I think that the rule is reasonable as it refers to a 'statement from the council', not the opinion of a councillor, officer or any member of the staff. If the media ask for a statement from the council (oral or written) then it should go through the clerk and be handled in the manner laid out in council procedures.
However, if the press ask for an oral statement or written one from a councillor (who cannot be the council, unless delegated to represent it by council procedures along with all the rigmarole required) then that is not covered by this rule. The councillor would have to make sure the recipient knew they did not represent the council.

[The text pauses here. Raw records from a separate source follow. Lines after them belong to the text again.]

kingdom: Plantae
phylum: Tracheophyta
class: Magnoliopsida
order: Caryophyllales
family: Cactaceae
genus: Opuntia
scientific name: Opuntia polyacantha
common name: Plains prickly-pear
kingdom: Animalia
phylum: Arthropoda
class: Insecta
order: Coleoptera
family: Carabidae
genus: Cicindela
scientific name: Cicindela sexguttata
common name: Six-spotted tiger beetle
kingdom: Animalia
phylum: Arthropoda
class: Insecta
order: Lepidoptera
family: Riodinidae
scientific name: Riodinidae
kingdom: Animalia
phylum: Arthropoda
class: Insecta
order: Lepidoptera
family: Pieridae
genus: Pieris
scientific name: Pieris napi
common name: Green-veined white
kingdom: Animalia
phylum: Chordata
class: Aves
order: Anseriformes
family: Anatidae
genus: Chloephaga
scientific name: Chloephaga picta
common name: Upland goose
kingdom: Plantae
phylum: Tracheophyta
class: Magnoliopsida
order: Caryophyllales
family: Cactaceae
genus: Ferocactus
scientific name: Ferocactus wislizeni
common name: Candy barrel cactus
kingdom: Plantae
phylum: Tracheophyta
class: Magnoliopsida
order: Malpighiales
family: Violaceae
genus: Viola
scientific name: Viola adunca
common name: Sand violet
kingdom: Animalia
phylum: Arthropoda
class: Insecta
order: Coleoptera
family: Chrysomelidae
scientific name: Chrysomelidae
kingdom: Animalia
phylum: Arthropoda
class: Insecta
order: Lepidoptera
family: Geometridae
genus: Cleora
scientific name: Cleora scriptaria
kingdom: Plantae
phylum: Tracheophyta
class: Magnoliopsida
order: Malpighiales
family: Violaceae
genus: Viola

I would expect the staff would be in the same position, and if the clerk were asked to give as statement they could not do so, as it would compromise the proper officer position.
I think a lot of the rules are written without much thought as to how they work in practice (as the rule above talks about staff, and the proper officer is a member of staff), other than to gag councillors, as noted in other answers, but there are sufficient holes in them to allow councillors to speak to whoever they wish to, as long as they make sure people know its not a 'council' reply.
That other councillors interpret the requirement in different ways supports the view that it was written without much thought as to how it is operated in practice. Recently a council passed a motion for all councillors to read and sign that they understood certain documents. As a then councillor I asked that this be done as a council, as each councillor could read the documents and come to different conclusion as to how the various requirements processes worked. A lot of councillors were not happy as that takes time!